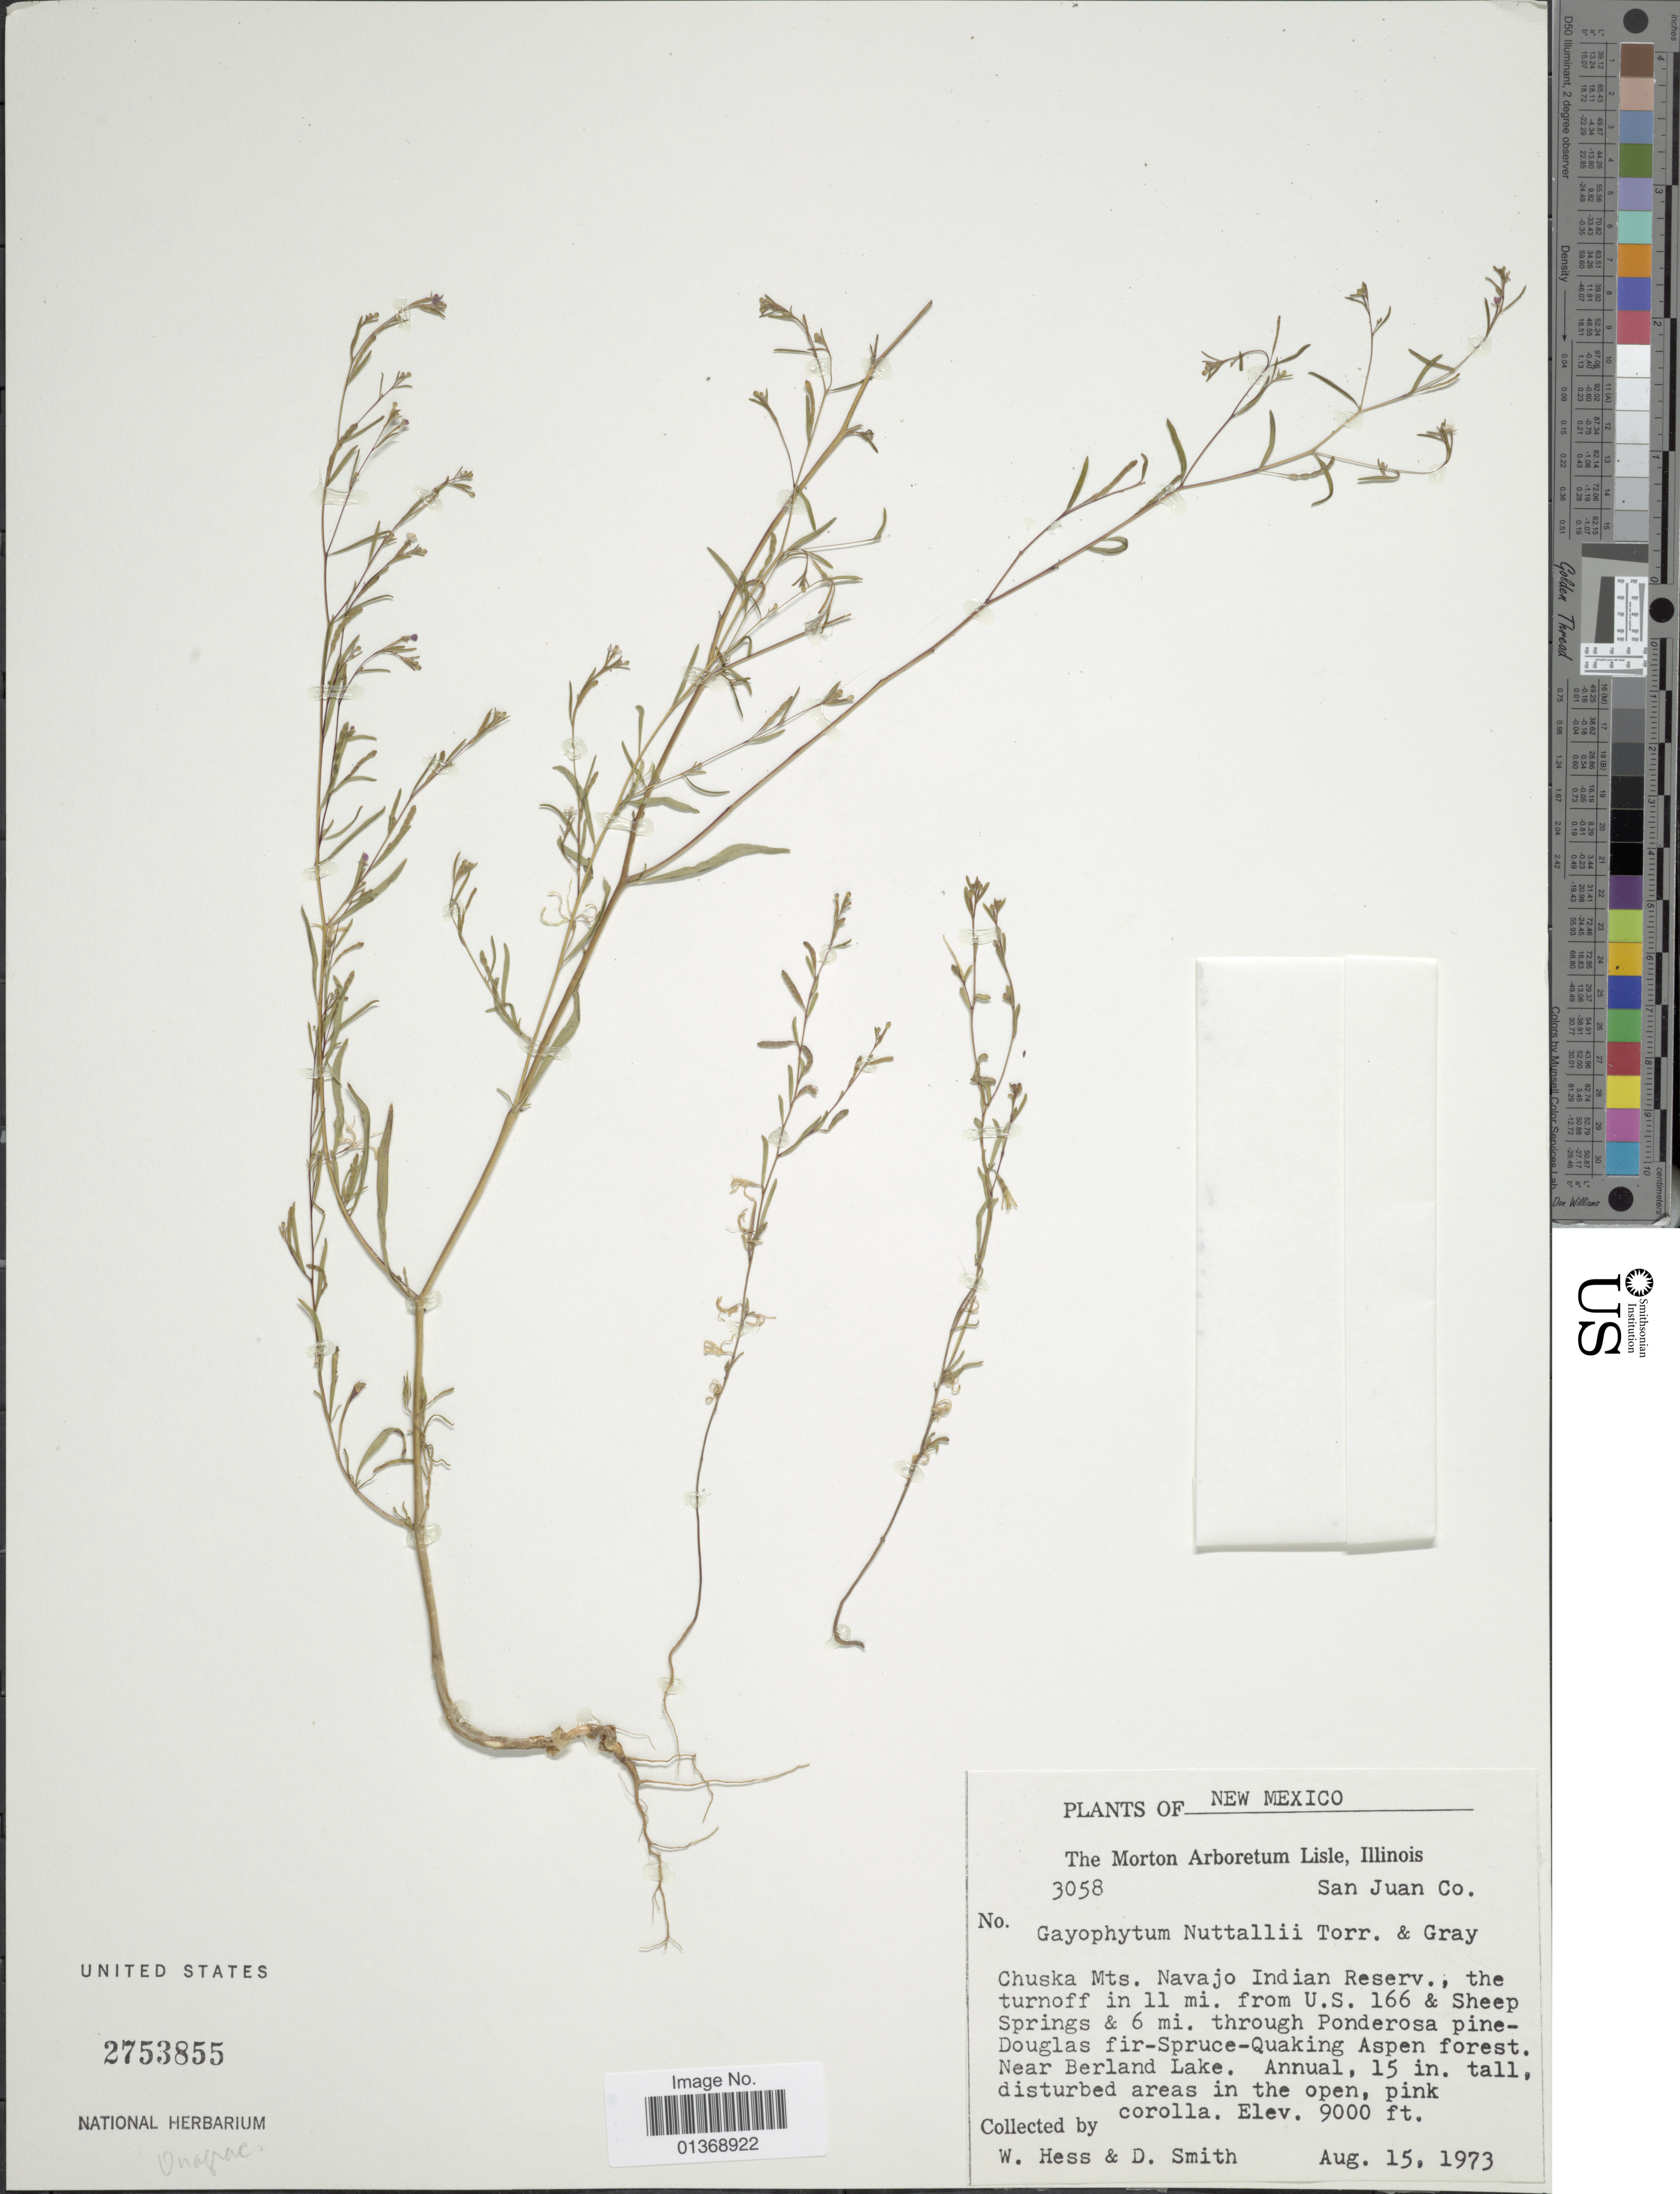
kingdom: Plantae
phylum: Tracheophyta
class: Magnoliopsida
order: Myrtales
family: Onagraceae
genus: Gayophytum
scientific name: Gayophytum diffusum subsp. parviflorum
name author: F. H. Lewis & Szweyk.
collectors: W. Hess & D. Smith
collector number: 3058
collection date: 1973-08-15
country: United States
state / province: New Mexico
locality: Chuska Mts. Navajo Indian Reserv., the turnoff in 11 mi. from U.S. 166 & Sheep Springs & 6 mi. through Ponderosa pine-Douglas fir-Spruce-Quaking Aspen forest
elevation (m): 2743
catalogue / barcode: US 2753855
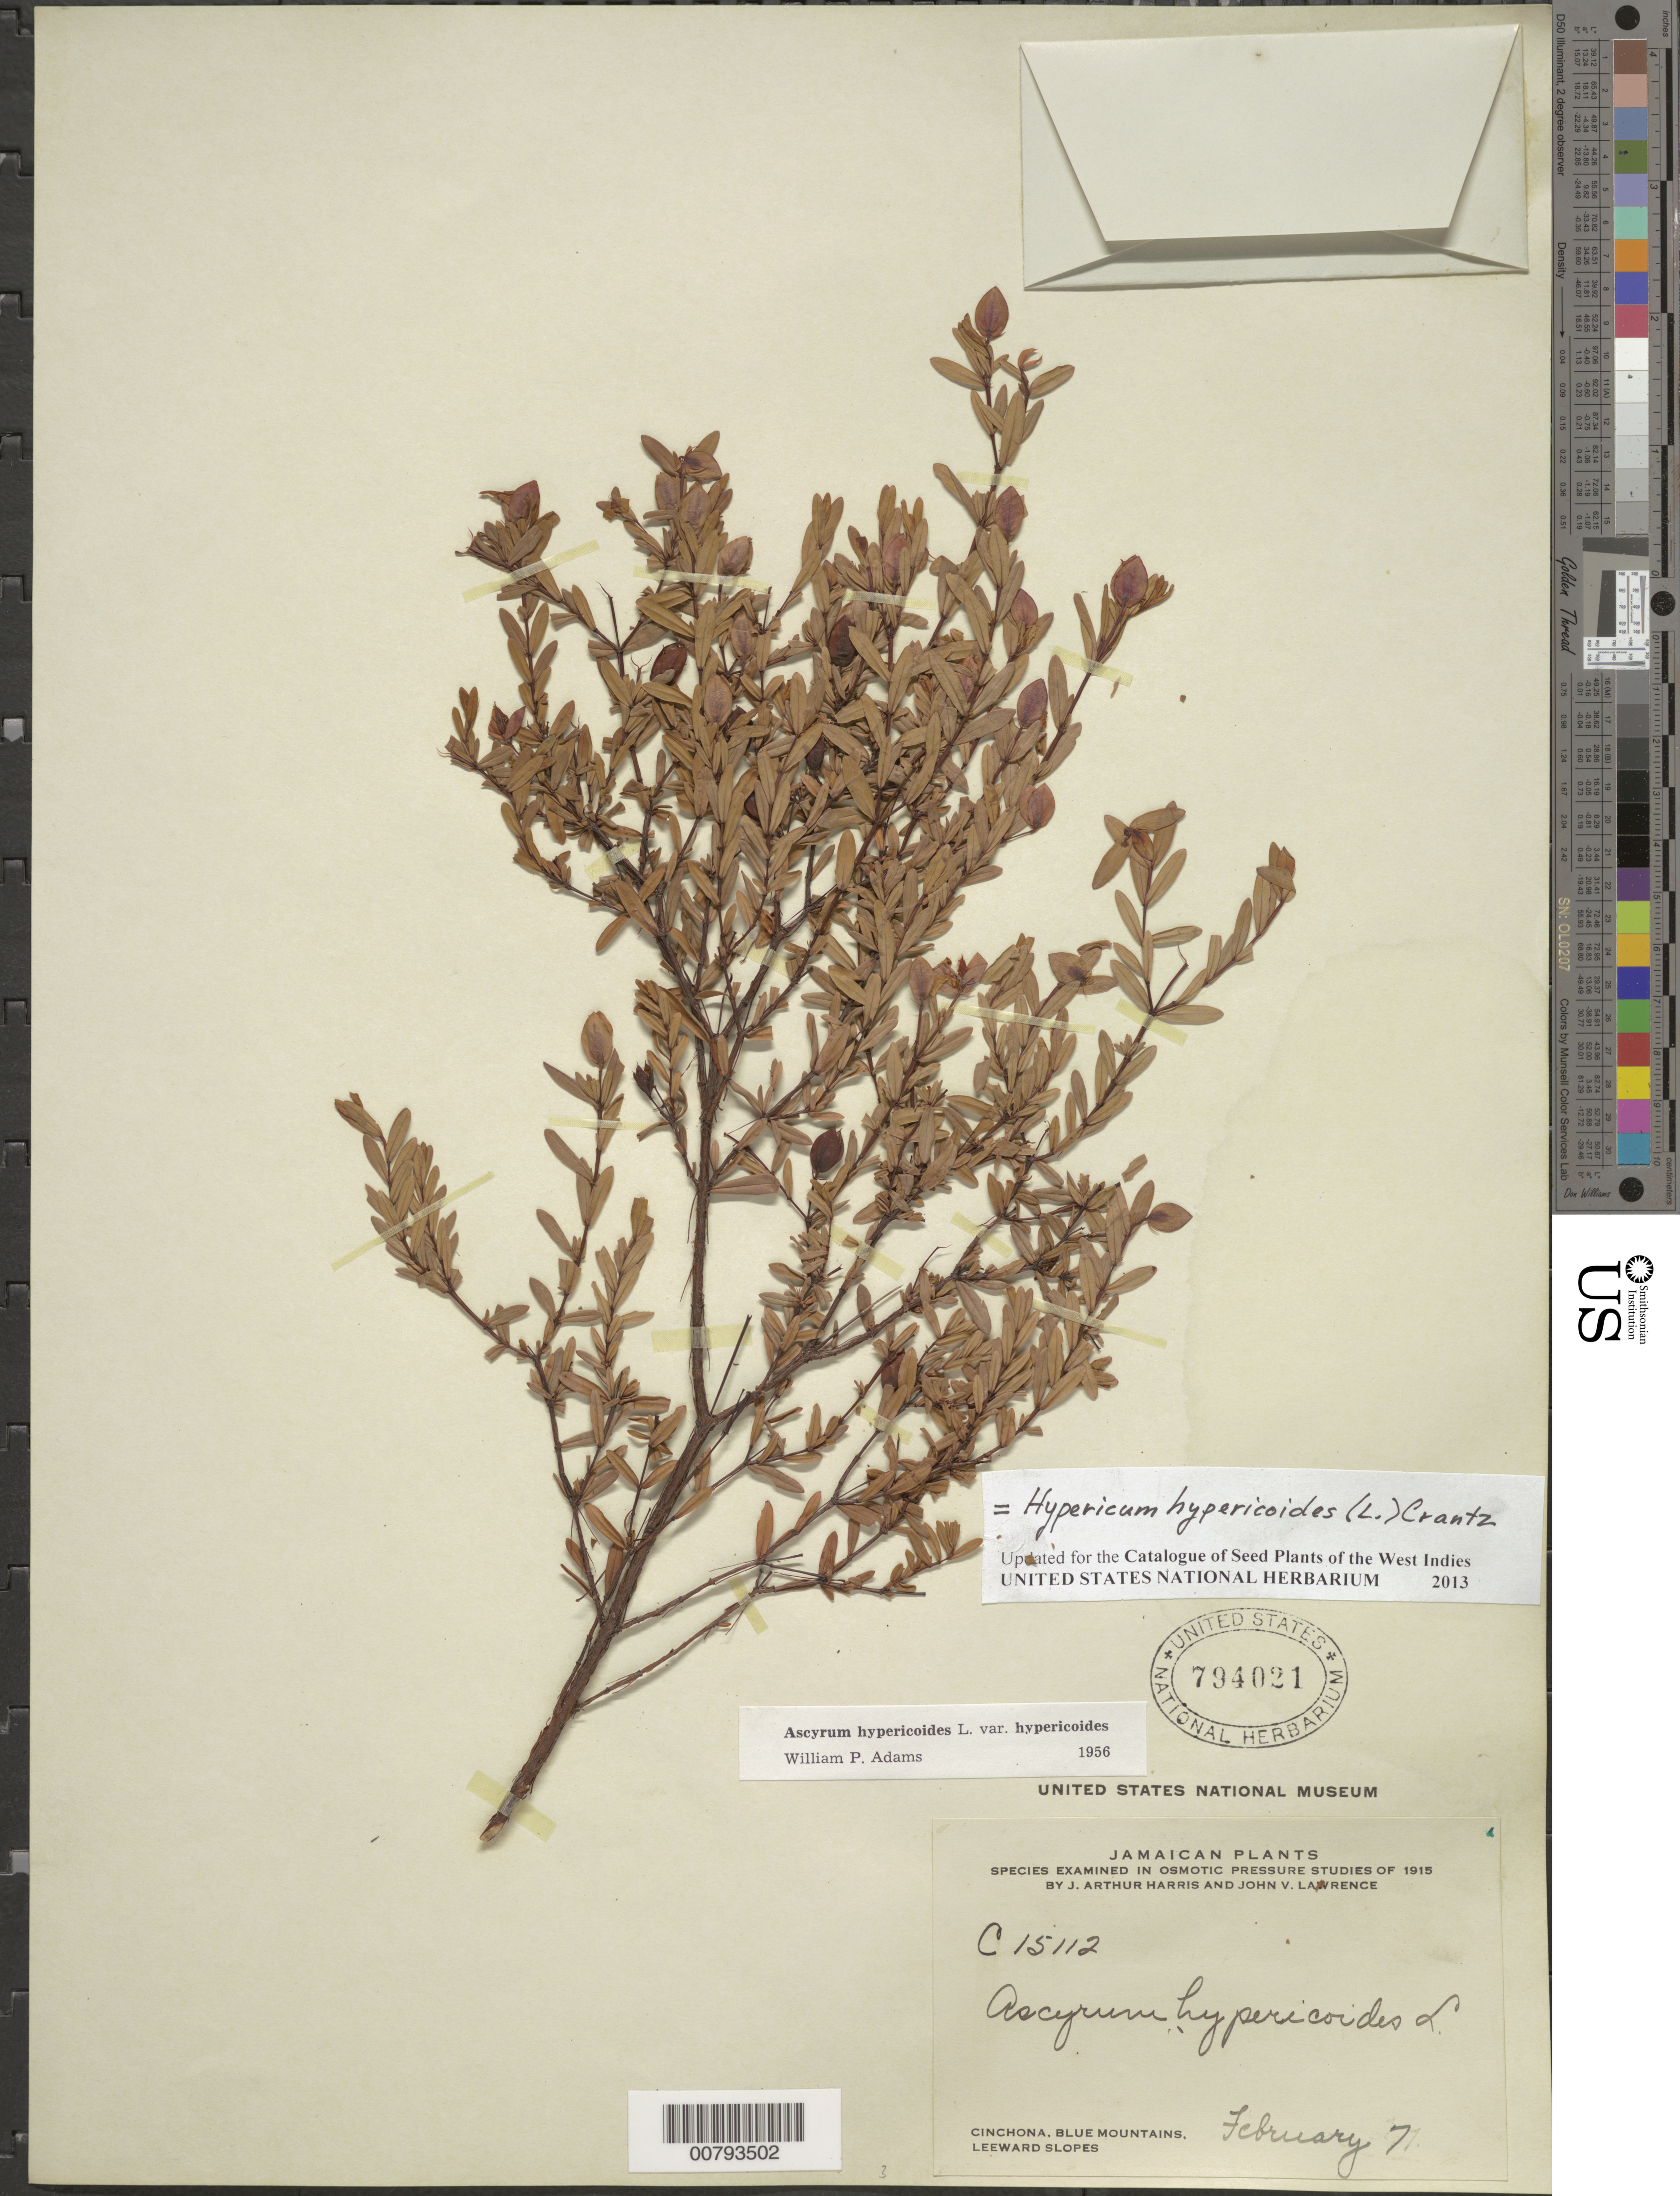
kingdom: Plantae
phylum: Tracheophyta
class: Magnoliopsida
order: Malpighiales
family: Hypericaceae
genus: Hypericum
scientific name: Hypericum hypericoides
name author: (L.) Crantz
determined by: Adams, W. P.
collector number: C 15112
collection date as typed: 07 Feb 1915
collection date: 1915-02-07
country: Jamaica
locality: Cinchona, Blue Mountains, leeward slopes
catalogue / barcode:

::::

• _Task objective_
Reproduce every line of both rows above word for word, omitting the pictures.

• _Output for this task_
kingdom: Plantae
phylum: Tracheophyta
class: Magnoliopsida
order: Myrtales
family: Onagraceae
genus: Gayophytum
scientific name: Gayophytum diffusum subsp. parviflorum
name author: F. H. Lewis & Szweyk.
collectors: W. Hess & D. Smith
collector number: 3058
collection date: 1973-08-15
country: United States
state / province: New Mexico
locality: Chuska Mts. Navajo Indian Reserv., the turnoff in 11 mi. from U.S. 166 & Sheep Springs & 6 mi. through Ponderosa pine-Douglas fir-Spruce-Quaking Aspen forest
elevation (m): 2743
catalogue / barcode: US 2753855
kingdom: Plantae
phylum: Tracheophyta
class: Magnoliopsida
order: Malpighiales
family: Hypericaceae
genus: Hypericum
scientific name: Hypericum hypericoides
name author: (L.) Crantz
determined by: Adams, W. P.
collector number: C 15112
collection date as typed: 07 Feb 1915
collection date: 1915-02-07
country: Jamaica
locality: Cinchona, Blue Mountains, leeward slopes
catalogue / barcode:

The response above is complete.